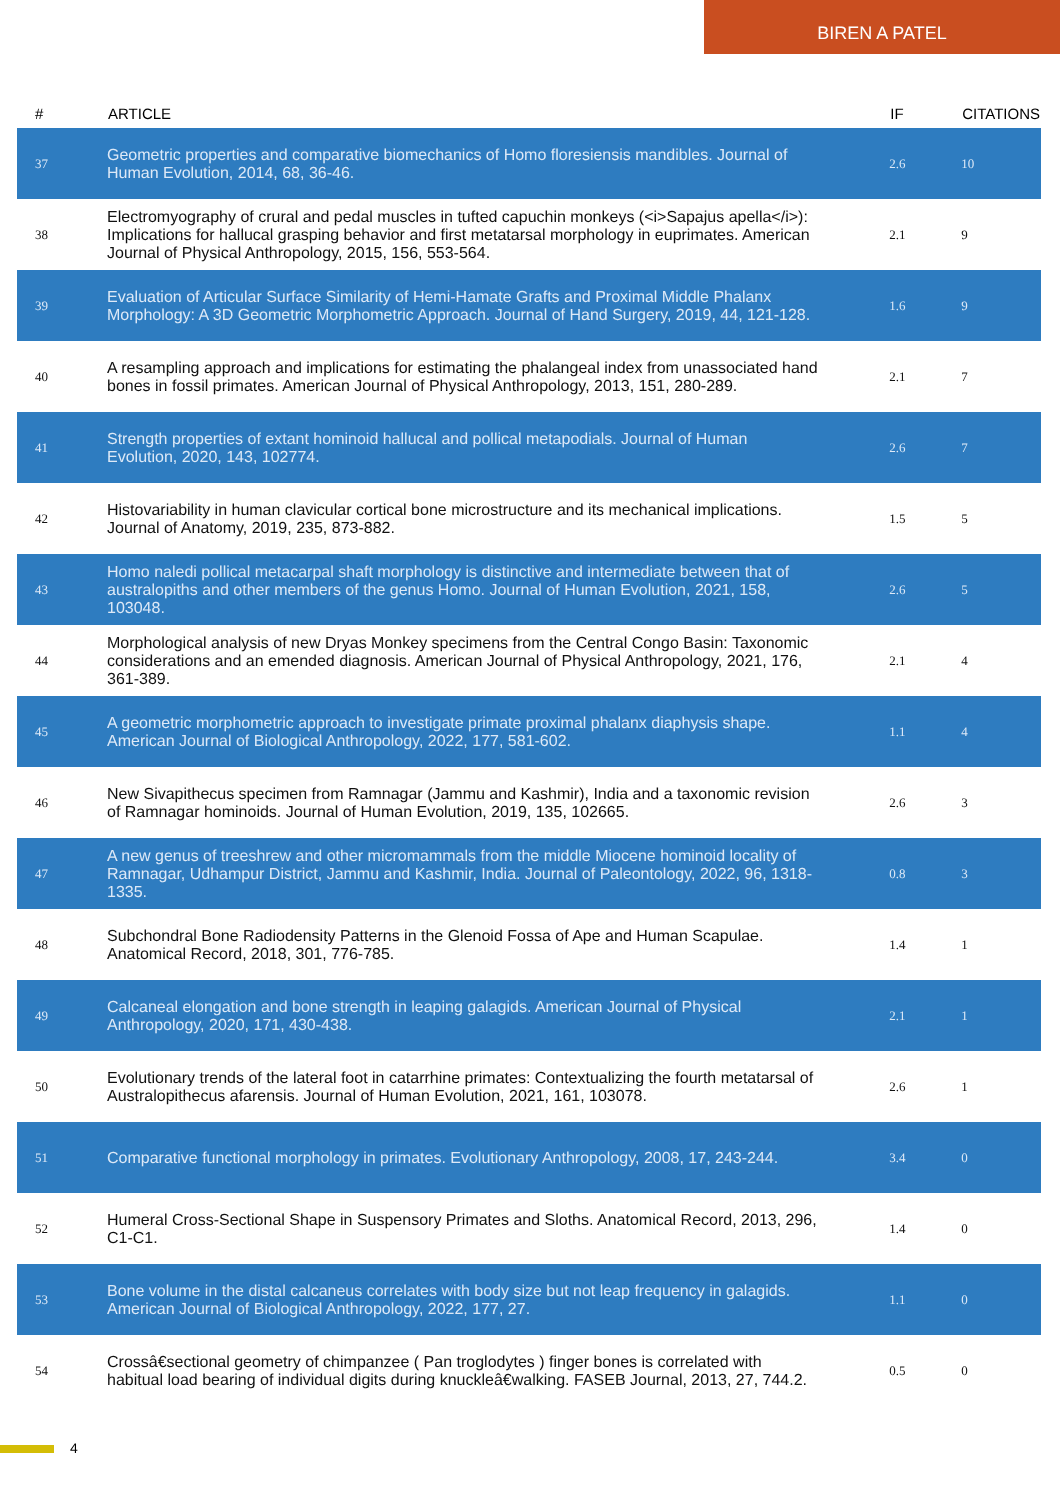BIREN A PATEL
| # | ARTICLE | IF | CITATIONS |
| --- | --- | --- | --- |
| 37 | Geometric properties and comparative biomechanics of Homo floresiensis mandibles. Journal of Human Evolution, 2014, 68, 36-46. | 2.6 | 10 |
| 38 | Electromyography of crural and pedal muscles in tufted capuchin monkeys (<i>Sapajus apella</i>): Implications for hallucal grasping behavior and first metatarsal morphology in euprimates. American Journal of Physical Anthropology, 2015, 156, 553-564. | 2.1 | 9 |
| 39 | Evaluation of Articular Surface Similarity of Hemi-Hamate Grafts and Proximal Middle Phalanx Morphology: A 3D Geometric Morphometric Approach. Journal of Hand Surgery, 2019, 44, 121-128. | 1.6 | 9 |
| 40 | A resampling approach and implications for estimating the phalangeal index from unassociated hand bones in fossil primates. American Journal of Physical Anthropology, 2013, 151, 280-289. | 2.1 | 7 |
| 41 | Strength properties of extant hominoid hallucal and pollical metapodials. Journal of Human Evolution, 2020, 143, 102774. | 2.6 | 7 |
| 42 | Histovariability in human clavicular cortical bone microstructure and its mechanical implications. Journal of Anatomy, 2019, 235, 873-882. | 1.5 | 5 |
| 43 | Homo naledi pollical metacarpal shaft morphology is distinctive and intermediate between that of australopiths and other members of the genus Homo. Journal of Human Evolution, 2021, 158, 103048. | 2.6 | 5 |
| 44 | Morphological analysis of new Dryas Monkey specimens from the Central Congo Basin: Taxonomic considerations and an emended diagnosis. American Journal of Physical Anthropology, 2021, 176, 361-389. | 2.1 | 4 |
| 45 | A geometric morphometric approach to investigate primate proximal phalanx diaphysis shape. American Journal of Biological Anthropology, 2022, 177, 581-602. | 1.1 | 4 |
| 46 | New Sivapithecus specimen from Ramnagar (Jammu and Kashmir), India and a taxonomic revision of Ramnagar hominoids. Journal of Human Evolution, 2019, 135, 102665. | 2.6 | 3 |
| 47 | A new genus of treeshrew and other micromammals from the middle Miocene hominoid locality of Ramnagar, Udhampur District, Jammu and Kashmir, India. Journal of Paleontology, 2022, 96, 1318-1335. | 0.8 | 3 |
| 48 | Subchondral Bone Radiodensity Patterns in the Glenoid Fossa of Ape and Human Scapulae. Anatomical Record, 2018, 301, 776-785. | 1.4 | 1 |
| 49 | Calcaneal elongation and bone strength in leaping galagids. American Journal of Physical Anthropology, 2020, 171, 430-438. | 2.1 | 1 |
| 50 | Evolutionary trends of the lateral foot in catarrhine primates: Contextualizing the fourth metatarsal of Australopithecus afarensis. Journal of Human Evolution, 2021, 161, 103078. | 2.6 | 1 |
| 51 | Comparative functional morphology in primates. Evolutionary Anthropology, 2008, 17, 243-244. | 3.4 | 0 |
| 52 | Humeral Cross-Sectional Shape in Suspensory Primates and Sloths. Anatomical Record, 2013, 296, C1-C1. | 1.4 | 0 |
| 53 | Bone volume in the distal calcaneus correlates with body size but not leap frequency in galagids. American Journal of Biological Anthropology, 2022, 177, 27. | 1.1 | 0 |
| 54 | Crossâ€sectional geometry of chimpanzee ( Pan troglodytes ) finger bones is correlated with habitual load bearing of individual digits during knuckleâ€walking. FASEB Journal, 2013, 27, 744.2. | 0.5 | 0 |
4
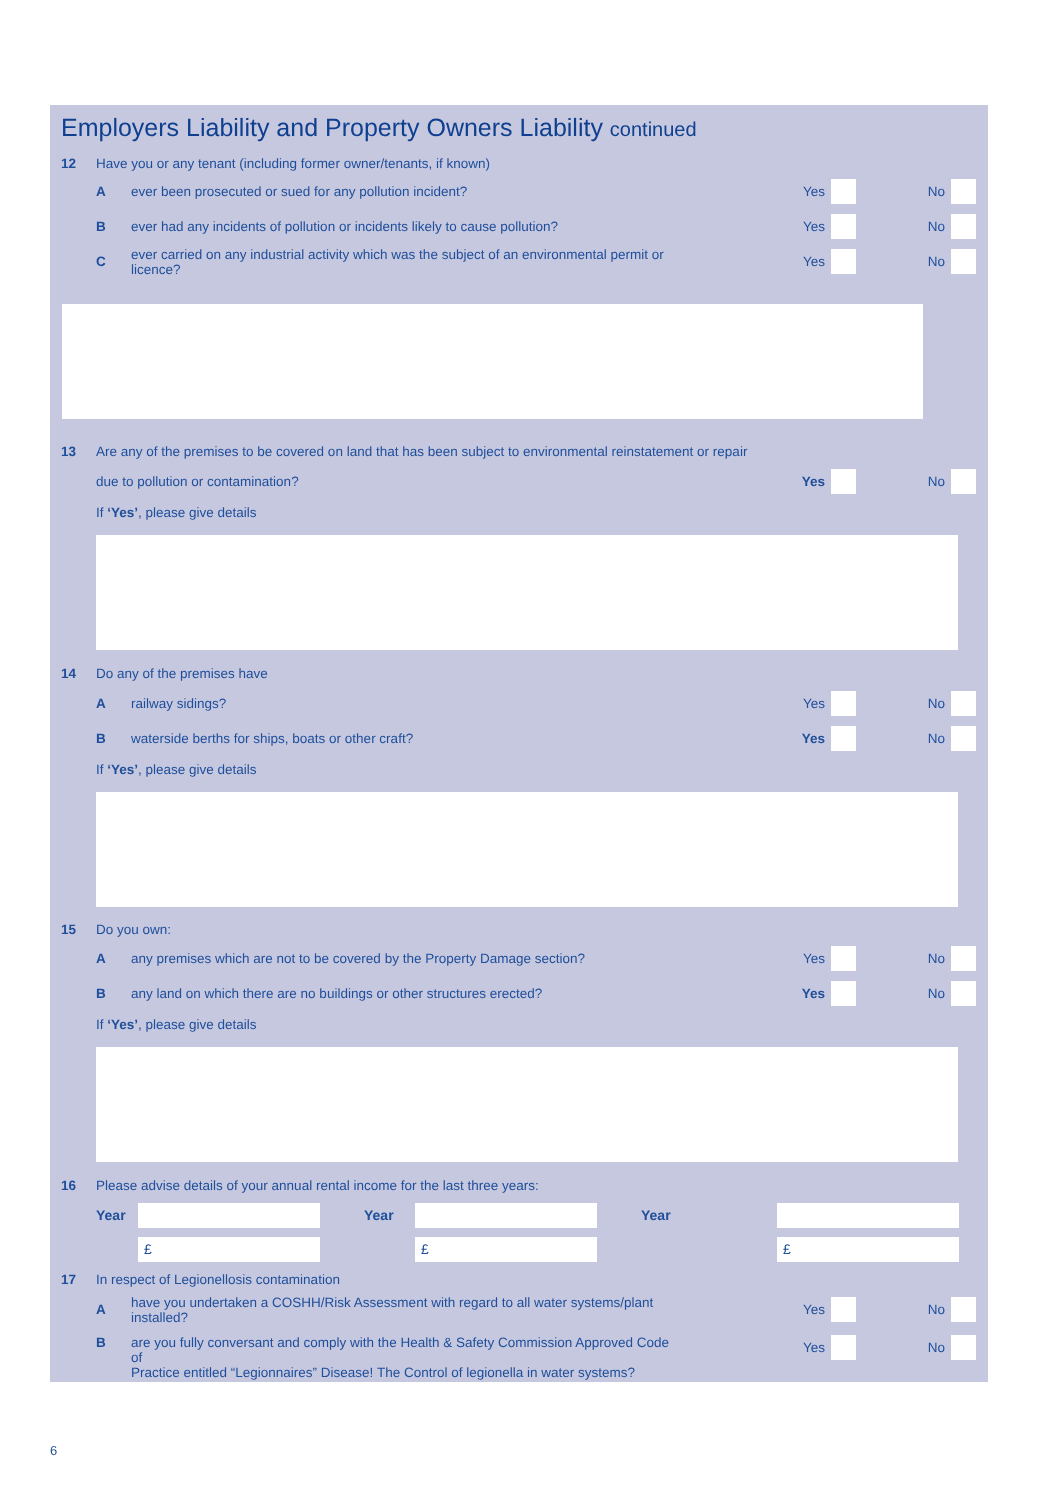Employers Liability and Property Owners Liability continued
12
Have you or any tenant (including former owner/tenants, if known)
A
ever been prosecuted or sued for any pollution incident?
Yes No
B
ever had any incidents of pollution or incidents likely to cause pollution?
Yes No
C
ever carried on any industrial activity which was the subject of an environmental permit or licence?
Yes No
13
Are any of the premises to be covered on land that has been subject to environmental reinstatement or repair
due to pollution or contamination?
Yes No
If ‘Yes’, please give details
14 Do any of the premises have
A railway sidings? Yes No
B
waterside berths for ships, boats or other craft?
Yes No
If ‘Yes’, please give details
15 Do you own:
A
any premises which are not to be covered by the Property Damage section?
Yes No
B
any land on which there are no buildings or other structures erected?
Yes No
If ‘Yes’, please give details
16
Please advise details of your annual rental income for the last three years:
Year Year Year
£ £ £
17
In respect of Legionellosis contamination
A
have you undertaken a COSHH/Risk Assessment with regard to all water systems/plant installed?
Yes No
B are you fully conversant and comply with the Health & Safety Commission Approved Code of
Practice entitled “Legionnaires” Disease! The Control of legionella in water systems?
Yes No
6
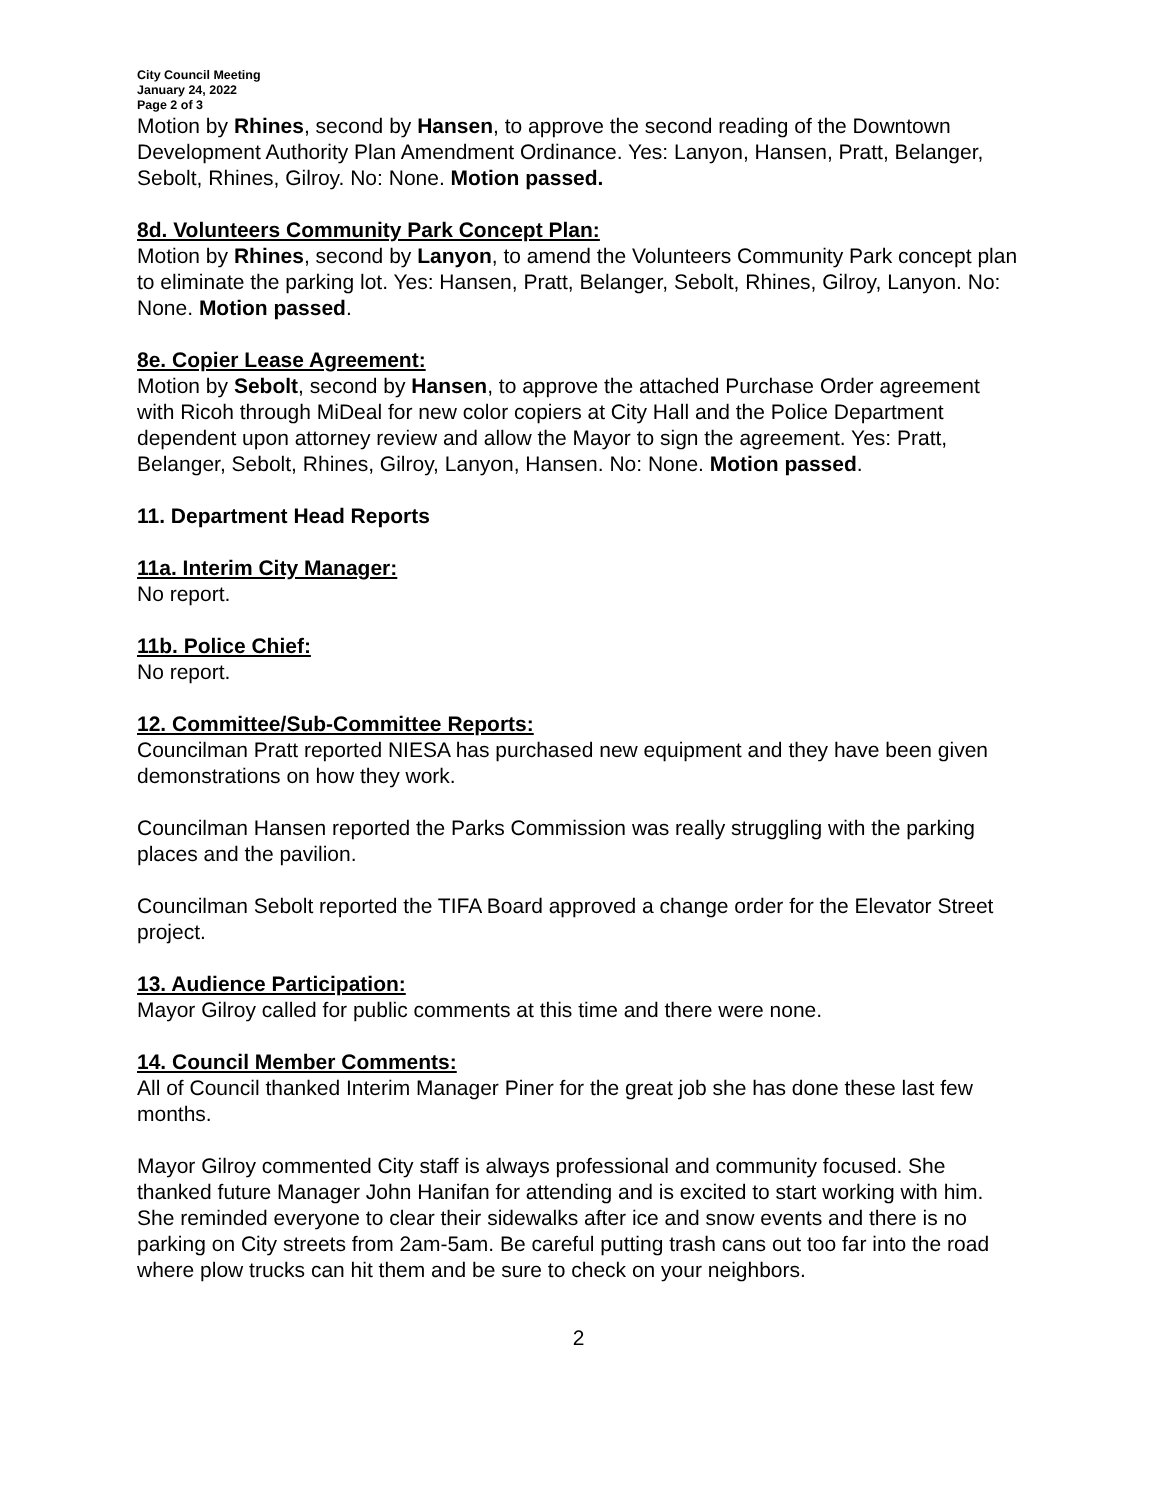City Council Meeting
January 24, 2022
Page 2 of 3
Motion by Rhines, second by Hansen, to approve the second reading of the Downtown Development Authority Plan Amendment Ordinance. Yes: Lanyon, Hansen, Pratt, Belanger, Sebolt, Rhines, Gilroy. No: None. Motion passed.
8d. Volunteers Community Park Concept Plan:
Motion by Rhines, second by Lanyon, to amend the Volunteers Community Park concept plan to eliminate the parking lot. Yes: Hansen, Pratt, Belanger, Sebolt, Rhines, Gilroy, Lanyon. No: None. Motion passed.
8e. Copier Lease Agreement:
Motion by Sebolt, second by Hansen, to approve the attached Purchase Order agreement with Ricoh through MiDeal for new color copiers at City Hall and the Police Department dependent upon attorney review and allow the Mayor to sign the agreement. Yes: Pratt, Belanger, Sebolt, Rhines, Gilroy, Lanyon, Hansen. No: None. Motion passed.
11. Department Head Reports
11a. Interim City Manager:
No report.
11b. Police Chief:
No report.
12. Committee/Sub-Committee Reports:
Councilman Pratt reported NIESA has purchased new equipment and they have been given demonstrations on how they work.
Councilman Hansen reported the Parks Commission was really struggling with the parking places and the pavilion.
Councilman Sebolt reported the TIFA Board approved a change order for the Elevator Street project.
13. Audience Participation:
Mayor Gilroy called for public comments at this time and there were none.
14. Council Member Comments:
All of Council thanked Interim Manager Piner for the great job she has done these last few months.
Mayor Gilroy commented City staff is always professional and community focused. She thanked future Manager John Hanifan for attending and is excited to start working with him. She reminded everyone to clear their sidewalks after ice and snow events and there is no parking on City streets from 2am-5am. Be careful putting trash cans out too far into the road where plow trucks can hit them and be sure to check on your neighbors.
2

· · · · · · ·

## Work task
Only output the lines from the one with "Mayor Gilroy commented" through the end of the entries above, exactly as they are.

## Response to the task
Mayor Gilroy commented City staff is always professional and community focused. She thanked future Manager John Hanifan for attending and is excited to start working with him. She reminded everyone to clear their sidewalks after ice and snow events and there is no parking on City streets from 2am-5am. Be careful putting trash cans out too far into the road where plow trucks can hit them and be sure to check on your neighbors.
2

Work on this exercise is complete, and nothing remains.